— begin Task input —

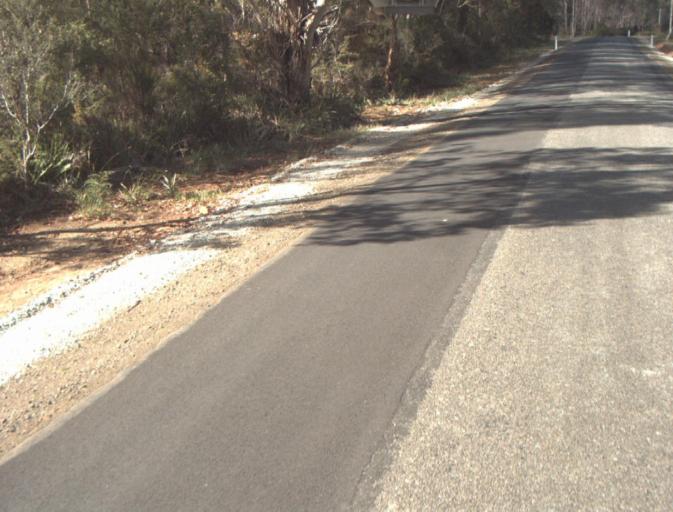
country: AU
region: Tasmania
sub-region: Launceston
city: Mayfield
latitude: -41.3105
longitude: 147.1986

— end Task input —

What to do. Lay out every line of the entries above as a numbered list, skipping any blank lines and leaving out the pictures.

Task result.
1. country: AU
2. region: Tasmania
3. sub-region: Launceston
4. city: Mayfield
5. latitude: -41.3105
6. longitude: 147.1986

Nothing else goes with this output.